Chester was rolling.
“I mean, forget that crook Harding. Even look at John Adams. Everyone loves him. I did. But the Alien and Sedition Acts? Come on!”
Where was this all coming from? I mean, I got the name thing, but this was weird.
“This ‘accidental President,’ you failed to mention, also suffered terribly throughout his term with Bright’s Disease.”
WHAT?
“Called nephritis, today. Awful. I have it.”
WOW!
Chester stopped, giving Eddington a chance to jump in, and the professor finally conceded that the tragedy of the Arthur Presidency was simply his achieving “an historic obscurity.” That calmed Chester, and as class ended, he suggested we all go for a beer.
. . . . . . .
The Two-Spot was a popular college hangout just off campus, and the three of us took a booth.
Chester bought the first round, and looked at Eddington.
“Sorry I lost it tonight, professor. It’s just . . . ”
He paused.
“. . . Well, here it is. In the early fifties, bio-geneticists at Cal Tech stumbled onto a procedure to clone people. Even dead ones. It was rogue, quickly fire-walled. But no nuttier, I guess, than exploding atomic bombs in the desert. But it worked. Some genius—most of us thought it was some looney at the Smithsonian, maybe Defense—figured it a great idea to clone as many American Presidents as possible, mining them . . . us . . .”
Chester hesitated.
” . . . for our DNA, I guess. Who knows. So they did.”
Eddington coughed up his beer.
“You got it. Cloning the American Presidents. What a mess,” sighed Chester. He suddenly looked much older.
“Only a few Presidents made it to Full Clone: Lincoln, Adams, Pierce, a couple others.” Chester looked away.
“And me.”
Chester paused again. “The process had flaws. Within a decade, Lincoln—a lovely, tortured soul—was gone, just before his eighth birthday. He was the first, others quickly following. Adams was the last, my best friend. A really funny guy, too.”
Chester looked to the both of us, sadly.
“John was almost nine.”
Chester continued, quietly.
“No one knows why I survived. Lucky, that’s what they said. But I don’t know. Maybe. They let me out a couple of years ago, with a handsome government stipend, a plausible cover story to fill in those years in The Program. You know, it wasn’t a bad life, at least at first. All of us orphans, they said, growing up together. Kind of like a boarding school, which the place had been once. Kept us busy. Studies, sports. Pierce the jock, Adams the smart one. The whole thing hidden in plain sight, really. Blow your mind if I told you where.”
He looked away.
“But once we started losing kids—most just didn’t wake up—they came clean. Talk about a mind-blow. And all that for a Chester A. Arthur?

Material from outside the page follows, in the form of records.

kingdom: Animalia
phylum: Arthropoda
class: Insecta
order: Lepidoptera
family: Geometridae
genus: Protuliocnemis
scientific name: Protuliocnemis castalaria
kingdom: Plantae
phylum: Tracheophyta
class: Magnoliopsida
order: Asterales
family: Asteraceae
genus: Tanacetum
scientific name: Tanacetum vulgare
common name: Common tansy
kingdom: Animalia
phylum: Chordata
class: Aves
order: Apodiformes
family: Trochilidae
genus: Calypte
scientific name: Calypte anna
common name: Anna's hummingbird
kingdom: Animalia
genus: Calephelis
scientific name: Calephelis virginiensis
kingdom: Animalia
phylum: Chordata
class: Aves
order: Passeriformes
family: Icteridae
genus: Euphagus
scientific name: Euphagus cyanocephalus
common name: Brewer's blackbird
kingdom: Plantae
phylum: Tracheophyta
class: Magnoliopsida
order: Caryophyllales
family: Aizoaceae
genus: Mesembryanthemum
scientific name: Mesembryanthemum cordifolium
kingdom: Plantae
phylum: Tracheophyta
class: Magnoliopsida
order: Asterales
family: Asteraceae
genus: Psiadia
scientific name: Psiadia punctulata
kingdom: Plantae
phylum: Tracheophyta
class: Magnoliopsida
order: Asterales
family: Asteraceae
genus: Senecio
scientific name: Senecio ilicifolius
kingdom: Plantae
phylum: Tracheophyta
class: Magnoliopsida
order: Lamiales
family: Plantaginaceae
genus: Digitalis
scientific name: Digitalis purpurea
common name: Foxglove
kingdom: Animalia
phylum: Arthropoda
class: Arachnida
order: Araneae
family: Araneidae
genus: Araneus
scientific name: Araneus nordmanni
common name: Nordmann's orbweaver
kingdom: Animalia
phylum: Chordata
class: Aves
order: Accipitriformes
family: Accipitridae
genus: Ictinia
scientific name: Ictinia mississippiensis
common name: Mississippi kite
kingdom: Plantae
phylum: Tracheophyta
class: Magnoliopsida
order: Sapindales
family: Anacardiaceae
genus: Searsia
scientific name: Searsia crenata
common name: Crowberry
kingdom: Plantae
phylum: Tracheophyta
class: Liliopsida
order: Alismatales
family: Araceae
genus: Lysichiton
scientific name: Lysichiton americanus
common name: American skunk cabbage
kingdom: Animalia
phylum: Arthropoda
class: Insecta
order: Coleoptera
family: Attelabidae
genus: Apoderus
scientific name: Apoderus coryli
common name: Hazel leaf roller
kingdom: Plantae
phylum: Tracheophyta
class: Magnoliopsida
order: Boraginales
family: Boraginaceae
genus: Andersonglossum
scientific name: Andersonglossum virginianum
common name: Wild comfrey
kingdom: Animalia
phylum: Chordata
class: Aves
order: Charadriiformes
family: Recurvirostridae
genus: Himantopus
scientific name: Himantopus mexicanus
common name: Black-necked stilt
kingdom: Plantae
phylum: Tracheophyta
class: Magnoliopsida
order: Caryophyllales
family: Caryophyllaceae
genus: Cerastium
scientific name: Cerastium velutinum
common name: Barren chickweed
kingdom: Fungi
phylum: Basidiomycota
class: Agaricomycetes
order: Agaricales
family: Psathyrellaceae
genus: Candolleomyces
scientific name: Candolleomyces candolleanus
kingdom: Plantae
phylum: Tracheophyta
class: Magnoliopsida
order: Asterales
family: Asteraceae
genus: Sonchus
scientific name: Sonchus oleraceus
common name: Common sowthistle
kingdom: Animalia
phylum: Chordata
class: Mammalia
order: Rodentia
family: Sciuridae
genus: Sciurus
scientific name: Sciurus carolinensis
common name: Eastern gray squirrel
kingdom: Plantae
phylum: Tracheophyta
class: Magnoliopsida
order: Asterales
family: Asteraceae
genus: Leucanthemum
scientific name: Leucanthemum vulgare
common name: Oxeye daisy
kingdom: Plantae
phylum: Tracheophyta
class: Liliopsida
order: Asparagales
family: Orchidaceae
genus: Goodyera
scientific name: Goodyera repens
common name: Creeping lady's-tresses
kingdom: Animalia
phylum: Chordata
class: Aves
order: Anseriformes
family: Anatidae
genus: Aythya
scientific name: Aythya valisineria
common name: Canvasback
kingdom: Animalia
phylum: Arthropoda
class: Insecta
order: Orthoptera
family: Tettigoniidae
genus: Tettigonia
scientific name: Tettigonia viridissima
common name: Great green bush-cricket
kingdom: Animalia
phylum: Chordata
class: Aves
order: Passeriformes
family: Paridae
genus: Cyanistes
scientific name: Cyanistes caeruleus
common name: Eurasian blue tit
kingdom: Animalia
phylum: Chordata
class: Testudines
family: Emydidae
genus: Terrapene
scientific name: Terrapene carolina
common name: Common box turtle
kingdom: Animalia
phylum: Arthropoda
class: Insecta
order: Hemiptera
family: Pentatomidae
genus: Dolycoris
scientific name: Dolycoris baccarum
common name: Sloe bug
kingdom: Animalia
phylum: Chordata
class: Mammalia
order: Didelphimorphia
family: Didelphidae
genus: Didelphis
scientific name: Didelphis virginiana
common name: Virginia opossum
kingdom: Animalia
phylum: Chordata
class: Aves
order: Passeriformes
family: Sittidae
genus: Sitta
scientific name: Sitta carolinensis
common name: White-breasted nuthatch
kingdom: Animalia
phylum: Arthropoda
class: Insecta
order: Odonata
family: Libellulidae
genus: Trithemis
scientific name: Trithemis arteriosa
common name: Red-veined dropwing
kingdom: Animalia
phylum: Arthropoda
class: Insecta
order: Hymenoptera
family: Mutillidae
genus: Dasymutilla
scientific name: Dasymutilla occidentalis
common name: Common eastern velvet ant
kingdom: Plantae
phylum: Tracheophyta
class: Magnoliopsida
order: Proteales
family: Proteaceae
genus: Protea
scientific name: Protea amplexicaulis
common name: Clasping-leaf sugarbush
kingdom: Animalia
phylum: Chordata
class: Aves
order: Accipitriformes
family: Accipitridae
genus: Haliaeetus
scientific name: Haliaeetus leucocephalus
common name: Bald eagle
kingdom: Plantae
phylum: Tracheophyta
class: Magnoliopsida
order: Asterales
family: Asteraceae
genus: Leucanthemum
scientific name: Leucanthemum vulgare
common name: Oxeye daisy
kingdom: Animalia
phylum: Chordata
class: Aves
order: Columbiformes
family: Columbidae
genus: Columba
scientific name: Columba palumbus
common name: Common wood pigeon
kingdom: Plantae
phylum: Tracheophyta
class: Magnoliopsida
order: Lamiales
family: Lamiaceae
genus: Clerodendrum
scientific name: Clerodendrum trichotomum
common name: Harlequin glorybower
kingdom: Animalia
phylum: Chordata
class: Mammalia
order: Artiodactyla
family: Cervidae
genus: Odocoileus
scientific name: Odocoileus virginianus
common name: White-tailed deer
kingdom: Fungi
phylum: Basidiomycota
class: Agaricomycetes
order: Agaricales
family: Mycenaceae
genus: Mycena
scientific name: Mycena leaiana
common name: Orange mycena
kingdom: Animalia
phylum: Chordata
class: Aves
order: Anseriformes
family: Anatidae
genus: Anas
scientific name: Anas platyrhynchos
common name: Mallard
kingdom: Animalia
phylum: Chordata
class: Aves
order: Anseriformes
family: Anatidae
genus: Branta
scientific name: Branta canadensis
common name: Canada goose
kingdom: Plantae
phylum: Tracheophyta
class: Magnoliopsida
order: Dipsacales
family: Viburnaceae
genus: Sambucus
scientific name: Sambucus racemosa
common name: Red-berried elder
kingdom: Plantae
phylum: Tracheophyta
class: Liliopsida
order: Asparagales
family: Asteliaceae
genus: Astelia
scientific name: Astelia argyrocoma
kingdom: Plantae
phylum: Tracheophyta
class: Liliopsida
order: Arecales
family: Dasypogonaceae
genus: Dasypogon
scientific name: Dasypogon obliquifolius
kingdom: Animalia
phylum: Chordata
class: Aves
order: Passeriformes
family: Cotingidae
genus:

Look, I was never even on a bank note. . . .”
Point taken.
“Everyone agreed that I could keep my name, convinced no one would believe my story anyway, or really care. The new Chester A. Arthur. No better, some may say, than the old one, drifting once again into obscurity.”
Chester looked at Eddington with a sad smile.
“About tonight, professor. It’s just that I really get pissed-off when anyone counts me out, history-wise.”
. . . . . .
Eddington gave Chester an Honors that spring, convinced, I suppose, he was nuts. I figured Chester had simply pulled off a masterful goof to cop that grade, although today, well, who knows. It’s that kind of world.
The Eddington Beers, as we started calling that night, cemented a friendship lasting until Chester’s early death. He was 57, taken by a cerebral hemorrhage.
Just like our Twenty-first President.